To write is to put yourself in war against a blank page, against your own self, adjacent to your belief, your orgasm fantasies, your being a man or a woman. When you write, you lose your sexuality and rediscover yourself. It is of losing what is not there. You lose the emptiness in you and you put in words not necessarily to form poetry or memoir. You write without necessarily knowing what you are writing and what writing is really all about. The process will let you know what writing is; who is the persona in you writing it; who you are and where your writing would bring you.

I chose Poetry because I thought it was the easiest genre. It can be short, but it can’t be easy at all. There was no easy way or short way or right way. There is only try. You tried to incorporate your life experiences together with your imagination into the lines of poetry.

Poetry needed to be born. You needed to be pregnant with words. You have to have sex with your mind. You have to have sex with yourself. You have to have sex with words. You craved for Sylvia Plath and Kate Choppin in the middle of the night. And when you had them inside your mouth, you feed them to the hungry little poetry inside your womb, inside your mind, in-side of you. You have eaten too much of them. You vomit; it’s not called morning sickness because you are not really pregnant. You just hoped you are. You just imagined being pregnant. You vomit everything on top of the paper. “Its not poetry”, your critic said. It’s still not poetry. Nothing was left in your stomach; remember that you vomited Sylvia Plath and Kate Choppin. Nothing was left inside your stomach; remember that there was really nothing in it. Nothing creative. Nothing poetic. But you kept on vomiting words. Words on the paper. Words on your table, on your floor. Words like these. Words like these.

What really is Poetry? “Poetry gud, kanang nay rhyme-rhyme, poetry na”, being exposed to elementary and high school publication, we have had pseudo poems published by proud pseudo writers.
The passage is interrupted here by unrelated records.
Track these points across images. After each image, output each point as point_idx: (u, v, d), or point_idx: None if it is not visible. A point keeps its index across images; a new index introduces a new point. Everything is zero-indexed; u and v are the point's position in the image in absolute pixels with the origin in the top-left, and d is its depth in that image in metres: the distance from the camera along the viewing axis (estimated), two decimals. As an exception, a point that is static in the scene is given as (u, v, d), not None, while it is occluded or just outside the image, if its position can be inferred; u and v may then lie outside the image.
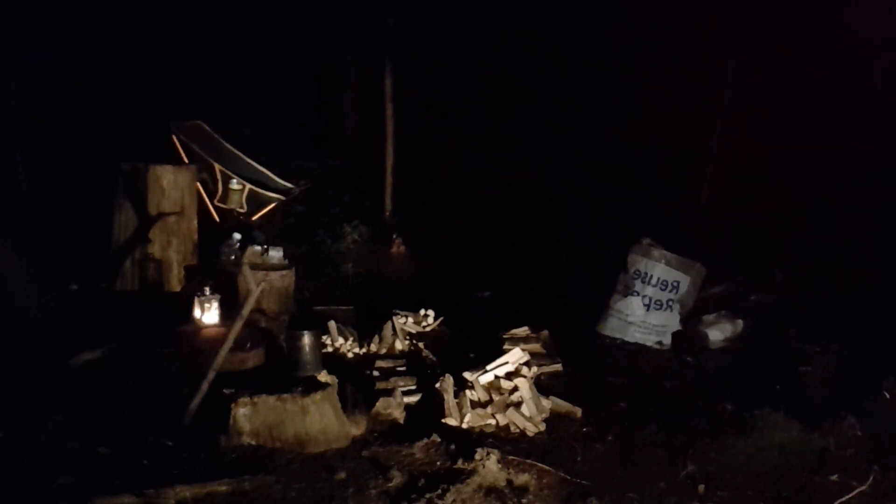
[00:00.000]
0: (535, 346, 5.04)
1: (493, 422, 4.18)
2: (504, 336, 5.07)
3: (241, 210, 6.49)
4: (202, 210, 6.13)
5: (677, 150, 7.70)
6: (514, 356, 4.45)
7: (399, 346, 5.20)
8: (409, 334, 5.33)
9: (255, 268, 4.91)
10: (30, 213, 6.56)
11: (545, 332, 5.30)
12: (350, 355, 5.10)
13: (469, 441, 3.93)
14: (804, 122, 7.09)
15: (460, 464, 3.58)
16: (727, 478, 3.76)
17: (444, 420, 4.17)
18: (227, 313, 4.55)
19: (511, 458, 3.74)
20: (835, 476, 3.76)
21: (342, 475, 3.52)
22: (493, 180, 8.55)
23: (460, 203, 8.22)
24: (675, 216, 7.27)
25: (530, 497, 3.46)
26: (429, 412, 4.24)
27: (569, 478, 3.68)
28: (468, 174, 8.64)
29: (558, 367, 4.98)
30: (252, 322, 4.55)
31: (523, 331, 5.22)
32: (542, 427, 4.16)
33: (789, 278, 6.45)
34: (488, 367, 4.38)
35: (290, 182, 6.97)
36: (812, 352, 5.13)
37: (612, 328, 5.76)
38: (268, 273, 5.14)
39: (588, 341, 5.67)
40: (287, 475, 3.49)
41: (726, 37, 7.40)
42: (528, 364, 4.50)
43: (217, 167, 6.39)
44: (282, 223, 7.02)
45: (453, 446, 3.78)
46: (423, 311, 5.54)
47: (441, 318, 5.54)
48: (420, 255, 7.26)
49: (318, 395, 3.76)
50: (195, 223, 5.81)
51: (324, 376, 3.93)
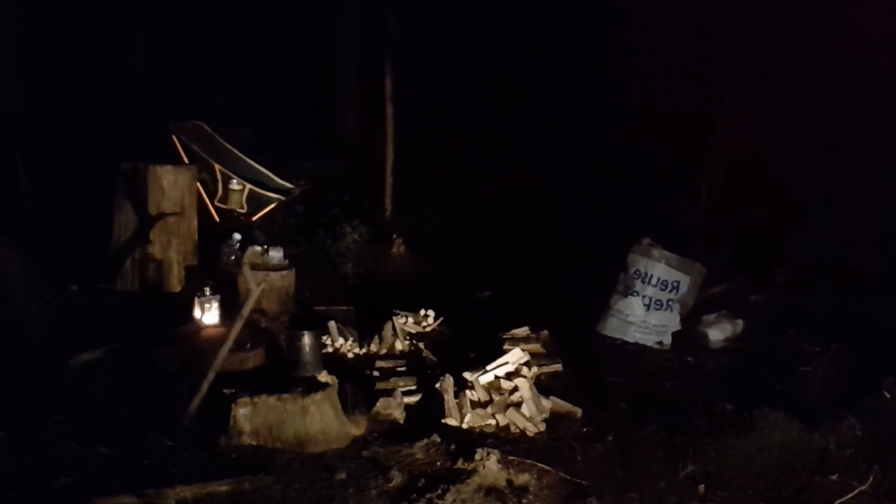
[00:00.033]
0: (535, 346, 5.04)
1: (493, 422, 4.18)
2: (504, 336, 5.07)
3: (241, 210, 6.50)
4: (202, 210, 6.13)
5: (677, 150, 7.70)
6: (514, 356, 4.45)
7: (399, 346, 5.20)
8: (410, 334, 5.33)
9: (255, 268, 4.91)
10: (30, 213, 6.56)
11: (545, 332, 5.30)
12: (350, 355, 5.10)
13: (469, 441, 3.93)
14: (804, 122, 7.08)
15: (460, 464, 3.58)
16: (727, 478, 3.76)
17: (444, 420, 4.17)
18: (228, 313, 4.55)
19: (511, 458, 3.74)
20: (835, 476, 3.76)
21: (342, 475, 3.52)
22: (493, 180, 8.55)
23: (460, 203, 8.22)
24: (675, 216, 7.27)
25: (530, 497, 3.46)
26: (429, 412, 4.24)
27: (569, 478, 3.68)
28: (468, 174, 8.64)
29: (558, 367, 4.98)
30: (252, 322, 4.55)
31: (523, 331, 5.22)
32: (542, 427, 4.16)
33: (789, 278, 6.45)
34: (488, 367, 4.38)
35: (290, 182, 6.97)
36: (812, 352, 5.14)
37: (612, 328, 5.76)
38: (268, 273, 5.14)
39: (588, 341, 5.67)
40: (287, 475, 3.49)
41: (726, 37, 7.40)
42: (528, 364, 4.51)
43: (217, 167, 6.40)
44: (282, 223, 7.01)
45: (453, 446, 3.78)
46: (423, 311, 5.55)
47: (441, 318, 5.54)
48: (420, 255, 7.26)
49: (319, 396, 3.76)
50: (195, 223, 5.81)
51: (324, 376, 3.93)
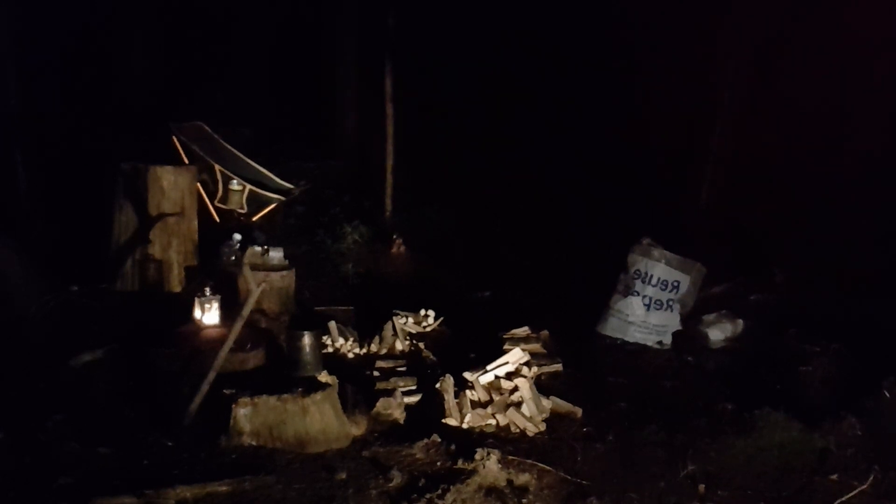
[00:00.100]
0: (535, 346, 5.04)
1: (493, 422, 4.18)
2: (504, 336, 5.07)
3: (241, 211, 6.49)
4: (202, 211, 6.13)
5: (677, 150, 7.70)
6: (515, 356, 4.45)
7: (399, 346, 5.20)
8: (410, 334, 5.33)
9: (255, 268, 4.92)
10: (30, 213, 6.56)
11: (545, 332, 5.30)
12: (350, 355, 5.10)
13: (469, 441, 3.93)
14: (804, 122, 7.08)
15: (461, 464, 3.58)
16: (727, 477, 3.76)
17: (444, 420, 4.17)
18: (228, 314, 4.55)
19: (511, 458, 3.74)
20: (835, 476, 3.77)
21: (342, 475, 3.52)
22: (493, 180, 8.55)
23: (460, 203, 8.22)
24: (675, 216, 7.27)
25: (530, 497, 3.46)
26: (429, 412, 4.24)
27: (569, 478, 3.68)
28: (468, 174, 8.64)
29: (558, 367, 4.98)
30: (252, 322, 4.55)
31: (523, 331, 5.22)
32: (543, 427, 4.16)
33: (789, 278, 6.45)
34: (488, 367, 4.39)
35: (290, 182, 6.96)
36: (812, 352, 5.13)
37: (612, 328, 5.77)
38: (268, 273, 5.14)
39: (588, 341, 5.67)
40: (287, 475, 3.49)
41: (726, 37, 7.40)
42: (528, 364, 4.51)
43: (217, 168, 6.39)
44: (282, 223, 7.01)
45: (453, 446, 3.78)
46: (423, 312, 5.55)
47: (441, 318, 5.55)
48: (420, 255, 7.26)
49: (319, 396, 3.76)
50: (195, 224, 5.81)
51: (324, 376, 3.93)
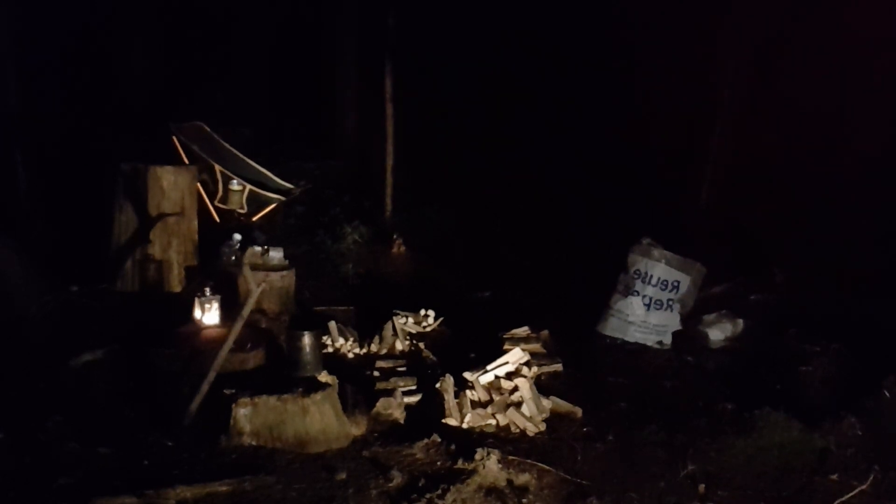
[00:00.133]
0: (535, 346, 5.04)
1: (493, 422, 4.18)
2: (504, 336, 5.07)
3: (241, 211, 6.49)
4: (202, 211, 6.13)
5: (677, 150, 7.70)
6: (515, 356, 4.45)
7: (399, 346, 5.20)
8: (410, 334, 5.33)
9: (255, 268, 4.91)
10: (30, 213, 6.57)
11: (545, 332, 5.30)
12: (350, 355, 5.10)
13: (469, 441, 3.93)
14: (804, 122, 7.07)
15: (461, 464, 3.58)
16: (727, 477, 3.76)
17: (444, 420, 4.17)
18: (228, 314, 4.55)
19: (511, 458, 3.74)
20: (835, 475, 3.76)
21: (342, 475, 3.52)
22: (493, 180, 8.55)
23: (460, 203, 8.22)
24: (675, 216, 7.27)
25: (530, 497, 3.46)
26: (429, 412, 4.24)
27: (569, 478, 3.68)
28: (468, 174, 8.64)
29: (558, 367, 4.97)
30: (252, 322, 4.55)
31: (523, 331, 5.22)
32: (543, 427, 4.16)
33: (789, 278, 6.44)
34: (488, 367, 4.39)
35: (290, 182, 6.96)
36: (812, 352, 5.13)
37: (612, 328, 5.77)
38: (268, 273, 5.14)
39: (588, 341, 5.67)
40: (287, 475, 3.49)
41: (726, 37, 7.39)
42: (528, 364, 4.51)
43: (217, 168, 6.39)
44: (282, 224, 7.01)
45: (454, 446, 3.78)
46: (423, 312, 5.55)
47: (441, 318, 5.55)
48: (420, 255, 7.26)
49: (319, 396, 3.76)
50: (195, 224, 5.81)
51: (324, 376, 3.93)
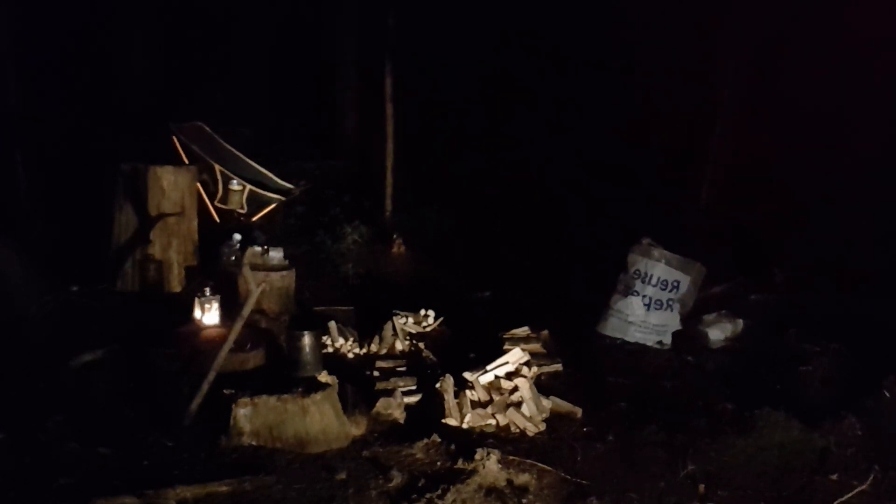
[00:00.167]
0: (535, 346, 5.04)
1: (493, 422, 4.18)
2: (504, 336, 5.06)
3: (241, 211, 6.49)
4: (202, 211, 6.13)
5: (677, 150, 7.70)
6: (514, 356, 4.45)
7: (399, 346, 5.20)
8: (410, 334, 5.33)
9: (255, 268, 4.91)
10: (30, 213, 6.57)
11: (545, 332, 5.30)
12: (350, 356, 5.10)
13: (469, 441, 3.92)
14: (804, 122, 7.08)
15: (460, 464, 3.58)
16: (727, 477, 3.76)
17: (444, 420, 4.17)
18: (228, 314, 4.55)
19: (511, 458, 3.74)
20: (835, 475, 3.76)
21: (342, 475, 3.52)
22: (493, 180, 8.55)
23: (460, 203, 8.22)
24: (675, 216, 7.28)
25: (530, 497, 3.46)
26: (429, 412, 4.24)
27: (569, 478, 3.67)
28: (468, 174, 8.64)
29: (558, 367, 4.98)
30: (252, 322, 4.55)
31: (523, 331, 5.22)
32: (543, 427, 4.16)
33: (789, 278, 6.45)
34: (488, 367, 4.38)
35: (290, 182, 6.96)
36: (812, 352, 5.13)
37: (612, 328, 5.77)
38: (268, 274, 5.14)
39: (588, 341, 5.67)
40: (287, 475, 3.49)
41: (726, 37, 7.40)
42: (528, 364, 4.50)
43: (217, 168, 6.39)
44: (282, 224, 7.01)
45: (453, 446, 3.78)
46: (423, 312, 5.55)
47: (441, 318, 5.55)
48: (420, 255, 7.26)
49: (319, 396, 3.76)
50: (195, 224, 5.81)
51: (324, 377, 3.93)
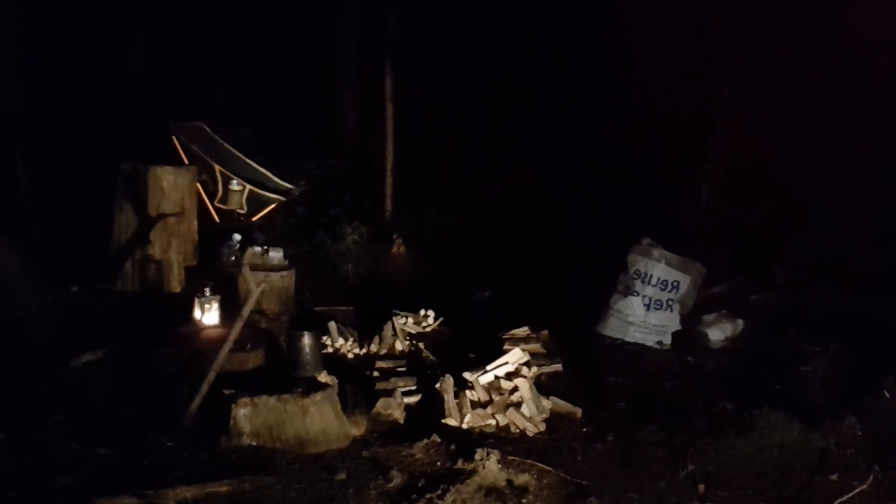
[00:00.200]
0: (535, 346, 5.04)
1: (493, 422, 4.18)
2: (504, 336, 5.07)
3: (241, 211, 6.49)
4: (202, 211, 6.13)
5: (677, 150, 7.70)
6: (514, 356, 4.45)
7: (399, 346, 5.20)
8: (410, 335, 5.33)
9: (255, 268, 4.91)
10: (30, 213, 6.56)
11: (545, 332, 5.30)
12: (350, 356, 5.10)
13: (469, 441, 3.93)
14: (804, 122, 7.08)
15: (460, 464, 3.58)
16: (727, 477, 3.76)
17: (444, 420, 4.17)
18: (228, 314, 4.55)
19: (511, 458, 3.74)
20: (835, 476, 3.77)
21: (342, 475, 3.53)
22: (493, 180, 8.55)
23: (460, 203, 8.22)
24: (675, 216, 7.28)
25: (530, 497, 3.46)
26: (429, 412, 4.24)
27: (569, 478, 3.68)
28: (468, 174, 8.64)
29: (558, 367, 4.98)
30: (252, 323, 4.55)
31: (523, 331, 5.22)
32: (543, 427, 4.16)
33: (789, 278, 6.44)
34: (488, 368, 4.38)
35: (290, 182, 6.96)
36: (812, 352, 5.13)
37: (612, 328, 5.77)
38: (268, 274, 5.14)
39: (588, 341, 5.67)
40: (287, 476, 3.49)
41: (726, 37, 7.40)
42: (528, 364, 4.51)
43: (217, 168, 6.39)
44: (282, 224, 7.01)
45: (453, 446, 3.78)
46: (423, 312, 5.55)
47: (441, 319, 5.55)
48: (420, 255, 7.26)
49: (319, 396, 3.76)
50: (195, 224, 5.81)
51: (324, 377, 3.93)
These poems spoke of young love all the time, being drunk with too much emotion, forgetting and failing home works. That was poetry. Not until I read Poetics in CL 121. By then I knew that there should be a certain distance between the work of art. We called it aesthetic distance. Poetry is not always all about strong emotions on top of the paper. It is not always all about unrequited love or juvenile shit. It can be about a cup of coffee, a cigarette butt, a fly buzzing around you. What is important is how the fluidity of your language transcends into a startling insight. Catharsis must be there, but catharsis can only be achieved if we see something that is both recognizable and distant. And for that, I hated to talk about poetry. I hated to write what I thought was poetry. And for that, I failed de Ungria’s Poetry 2. Writing this preface is having is too much courage to defend a thesis of poetry without retaking a failed poetry class. Not knowing what lies ahead.

I wanted to abort poetry ideas in my mind. If only cortal tablets can abort the desire to write poetry, I would probably overdose myself. Part of my journey in writing is the intimidation to write. I was intimidated by my own writing, and so, as always, I would end up abandoning what I thought was poetry. Words may have failed me, but I still had them. As with any emotion that feels unspeakable, I turned to poetry.

Monday, February 15, 2010

BABAYI, WALA PAHAWAY (WOMAN NO REST)

BABAYI, WALA PAHAWAY

Ginkapoy ya katre
kag ang iya tiil nagruluya
dungan sa paglampos kag paghampak
sang akon nga buli
sa ibabaw sang banig.
Nagnguyngoy siya sa amon kabug-at
kag nag-ungol upod sa kada pag-uyog
kag kada ragitnit sang iya nga mga tiil.
Asta nagmarala dulang ang akon tutunlan
sa paglagas sang ginhawa,
sa kabika,
sa kakapoy—
ya akon iya pinalangga nga bana,
manamit dun nga nagdamgu
kag ang iya dulamang nga huragok ang wala liwan nga mabatian
sa tunga sang kaagahon.
Kanami pa man tani maghuruhigda sa iya nga dughan
kung wala lamang naghaluk ang yab-ok sang aga sa akon nga panit
dungan sa aso sang akon batok nga tinig-ang.


TRANSLATION...

WOMAN NO REST

The bed was tired
and its legs weaken
with the slamming of my butt on the bed cover
it cried because of our heaviness
and moaned with every push
and every squeak.
While I was banged on the bed
and out of breath,
my beloved husband was far away with his dreams,
I only heard his snore in this muted dawn.
I wanted to lie in his chest,
but the morning dust kissed my skin
with the smoke of my overcooked rice.